◆ **WHAT THIS TASK INVOLVES**
All records must be quoted exactly. Omit the pictures.

◆ **DATA EXCERPTS**
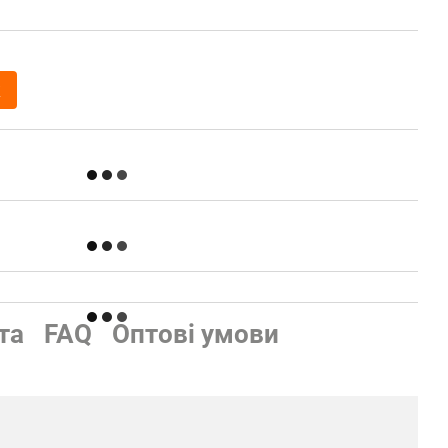
к
та
FAQ
Оптові умови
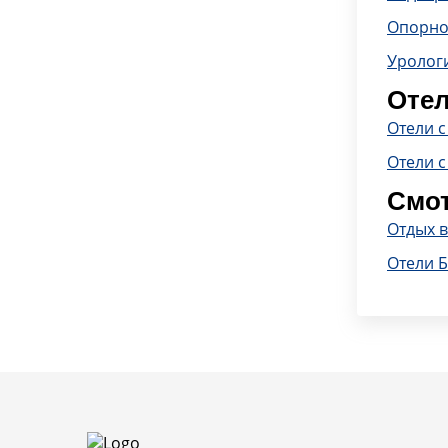
Опорно
Уролог
Отел
Отели 
Отели с
Смот
Отдых 
Отели 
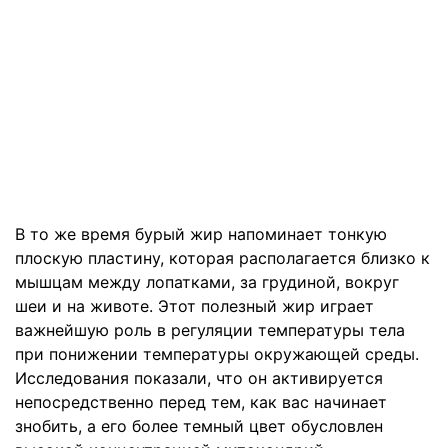
В то же время бурый жир напоминает тонкую
плоскую пластину, которая располагается близко к
мышцам между лопатками, за грудиной, вокруг
шеи и на животе. Этот полезный жир играет
важнейшую роль в регуляции температуры тела
при понижении температуры окружающей среды.
Исследования показали, что он активируется
непосредственно перед тем, как вас начинает
знобить, а его более темный цвет обусловлен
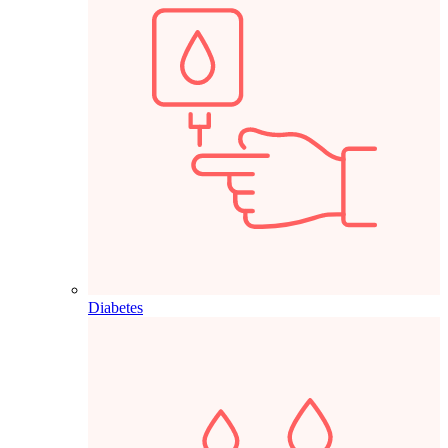
Diabetes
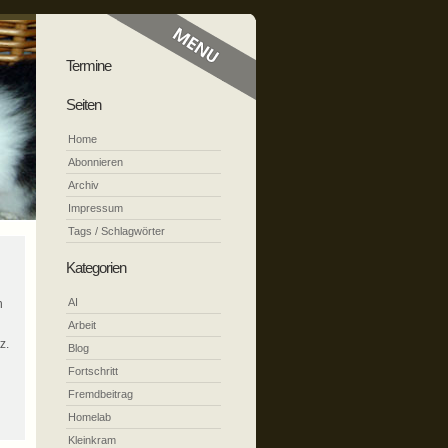
Termine
Seiten
Home
Abonnieren
Archiv
Impressum
Tags / Schlagwörter
Kategorien
AI
h
Arbeit
z.
Blog
Fortschritt
Fremdbeitrag
Homelab
Kleinkram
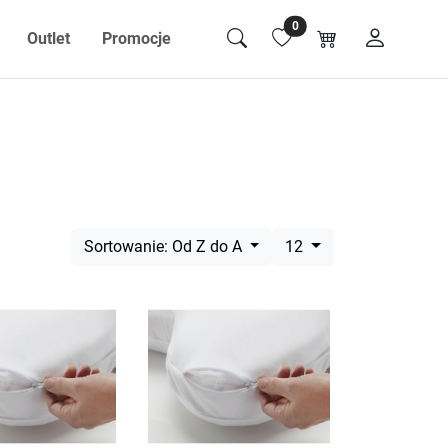
0
Outlet
Promocje
Sortowanie: Od Z do A
12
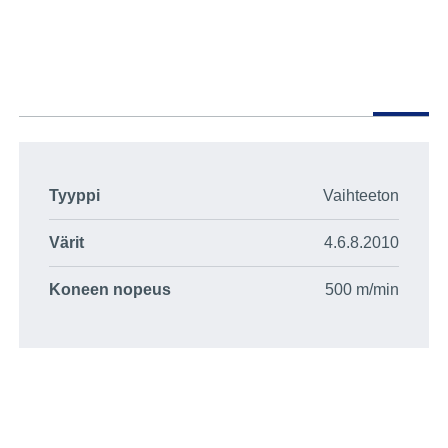
Tyyppi
Vaihteeton
Värit
4.6.8.2010
Koneen nopeus
500 m/min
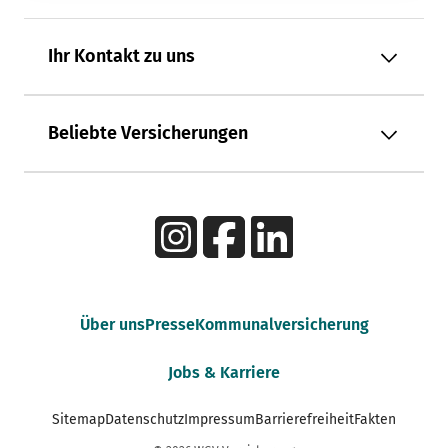
Ihr Kontakt zu uns
Beliebte Versicherungen
Über uns
Presse
Kommunalversicherung
Jobs & Karriere
Sitemap
Datenschutz
Impressum
Barrierefreiheit
Fakten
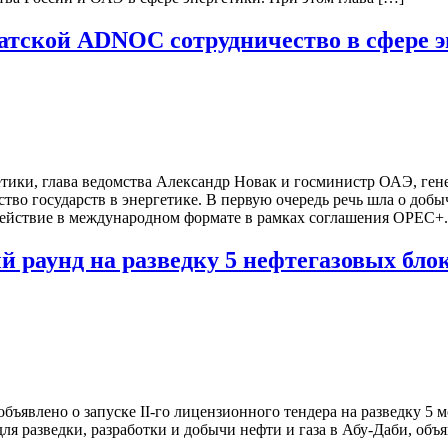
ратской ADNOC сотрудничество в сфере 
тики, глава ведомства Александр Новак и госминистр ОАЭ, ге
о государств в энергетике. В первую очередь речь шла о добы
действие в международном формате в рамках соглашения OPEC+.
й раунд на разведку 5 нефтегазовых бло
влено о запуске II-го лицензионного тендера на разведку 5 мо
я разведки, разработки и добычи нефти и газа в Абу-Даби, объя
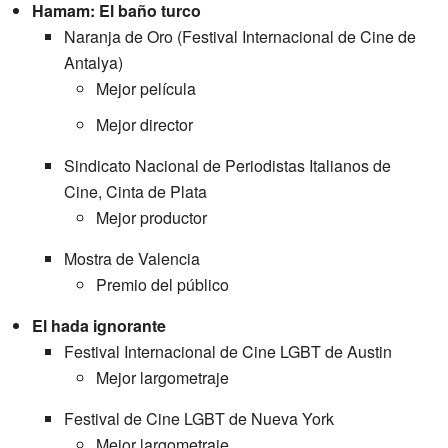
Hamam: El baño turco
Naranja de Oro (Festival Internacional de Cine de
Antalya)
Mejor película
Mejor director
Sindicato Nacional de Periodistas Italianos de
Cine, Cinta de Plata
Mejor productor
Mostra de Valencia
Premio del público
El hada ignorante
Festival Internacional de Cine LGBT de Austin
Mejor largometraje
Festival de Cine LGBT de Nueva York
Mejor largometraje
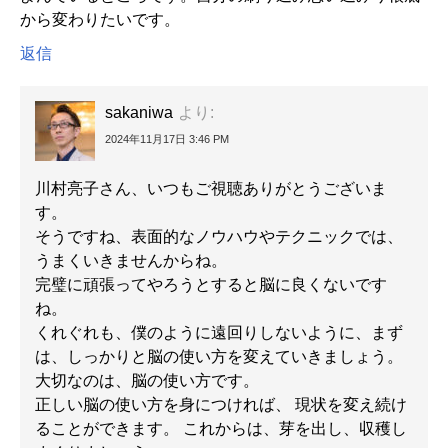
から変わりたいです。
返信
sakaniwa
より:
2024年11月17日 3:46 PM
川村亮子さん、いつもご視聴ありがとうございま
す。
そうですね、表面的なノウハウやテクニックでは、
うまくいきませんからね。
完璧に頑張ってやろうとすると脳に良くないです
ね。
くれぐれも、僕のように遠回りしないように、まず
は、しっかりと脳の使い方を変えていきましょう。
大切なのは、脳の使い方です。
正しい脳の使い方を身につければ、 現状を変え続け
ることができます。 これからは、芽を出し、収穫し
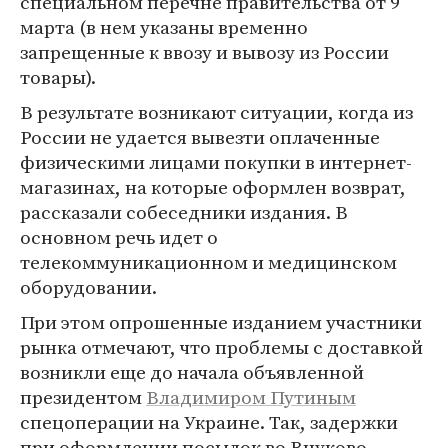
специальном перечне правительства от 9
марта (в нем указаны временно
запрещенные к ввозу и вывозу из России
товары).
В результате возникают ситуации, когда из
России не удается вывезти оплаченные
физическими лицами покупки в интернет-
магазинах, на которые оформлен возврат,
рассказали собеседники издания. В
основном речь идет о
телекоммуникационном и медицинском
оборудовании.
При этом опрошенные изданием участники
рынка отмечают, что проблемы с доставкой
возникли еще до начала объявленной
президентом
Владимиром Путиным
спецоперации на Украине. Так, задержки
при оформлении посылок во Внуково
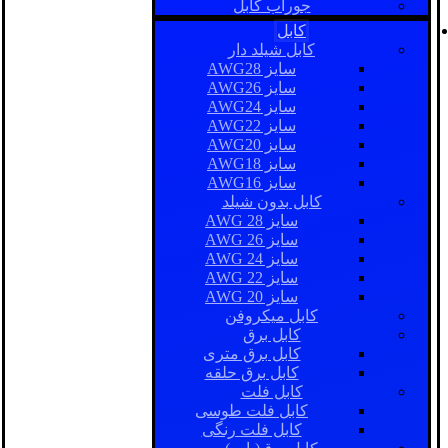
جوراب کابل
کابل
کابل شیلد دار
سایز AWG28
سایز AWG26
سایز AWG24
سایز AWG22
سایز AWG20
سایز AWG18
سایز AWG16
کابل بدون شیلد
سایز AWG 28
سایز AWG 26
سایز AWG 24
سایز AWG 22
سایز AWG 20
کابل میکروفن
کابل برق
کابل برق متری
کابل برق حلقه
کابل فلت
کابل فلت طوسی
کابل فلت رنگی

◆ **YOUR SOLUTION**
к
та
FAQ
Оптові умови
Опорно
Уролог
Отел
Отели 
Отели с
Смот
Отдых 
Отели 
В то же время бурый жир напоминает тонкую
плоскую пластину, которая располагается близко к
мышцам между лопатками, за грудиной, вокруг
шеи и на животе. Этот полезный жир играет
важнейшую роль в регуляции температуры тела
при понижении температуры окружающей среды.
Исследования показали, что он активируется
непосредственно перед тем, как вас начинает
знобить, а его более темный цвет обусловлен
Diabetes
Termine
Seiten
Home
Abonnieren
Archiv
Impressum
Tags / Schlagwörter
Kategorien
AI
h
Arbeit
z.
Blog
Fortschritt
Fremdbeitrag
Homelab
Kleinkram
0
Outlet
Promocje
Sortowanie: Od Z do A
12
Tyyppi
Vaihteeton
Värit
4.6.8.2010
Koneen nopeus
500 m/min
Ihr Kontakt zu uns
Beliebte Versicherungen
Über uns
Presse
Kommunalversicherung
Jobs & Karriere
Sitemap
Datenschutz
Impressum
Barrierefreiheit
Fakten
ратской ADNOC сотрудничество в сфере 
тики, глава ведомства Александр Новак и госминистр ОАЭ, ге
о государств в энергетике. В первую очередь речь шла о добы
действие в международном формате в рамках соглашения OPEC+.
й раунд на разведку 5 нефтегазовых бло
влено о запуске II-го лицензионного тендера на разведку 5 мо
я разведки, разработки и добычи нефти и газа в Абу-Даби, объя
Hamam: El baño turco
Naranja de Oro (Festival Internacional de Cine de
Antalya)
Mejor película
Mejor director
Sindicato Nacional de Periodistas Italianos de
Cine, Cinta de Plata
Mejor productor
Mostra de Valencia
Premio del público
El hada ignorante
Festival Internacional de Cine LGBT de Austin
Mejor largometraje
Festival de Cine LGBT de Nueva York
Mejor largometraje
から変わりたいです。
返信
sakaniwa
より:
2024年11月17日 3:46 PM
川村亮子さん、いつもご視聴ありがとうございま
す。
そうですね、表面的なノウハウやテクニックでは、
うまくいきませんからね。
完璧に頑張ってやろうとすると脳に良くないです
ね。
くれぐれも、僕のように遠回りしないように、まず
は、しっかりと脳の使い方を変えていきましょう。
大切なのは、脳の使い方です。
正しい脳の使い方を身につければ、 現状を変え続け
ることができます。 これからは、芽を出し、収穫し
специальном перечне правительства от 9
марта (в нем указаны временно
запрещенные к ввозу и вывозу из России
товары).
В результате возникают ситуации, когда из
России не удается вывезти оплаченные
физическими лицами покупки в интернет-
магазинах, на которые оформлен возврат,
рассказали собеседники издания. В
основном речь идет о
телекоммуникационном и медицинском
оборудовании.
При этом опрошенные изданием участники
рынка отмечают, что проблемы с доставкой
возникли еще до начала объявленной
президентом
Владимиром Путиным
спецоперации на Украине. Так, задержки
при оформлении посылок во Внуково
جوراب کابل
کابل
کابل شیلد دار
سایز AWG28
سایز AWG26
سایز AWG24
سایز AWG22
سایز AWG20
سایز AWG18
سایز AWG16
کابل بدون شیلد
سایز AWG 28
سایز AWG 26
سایز AWG 24
سایز AWG 22
سایز AWG 20
کابل میکروفن
کابل برق
کابل برق متری
کابل برق حلقه
کابل فلت
کابل فلت طوسی
کابل فلت رنگی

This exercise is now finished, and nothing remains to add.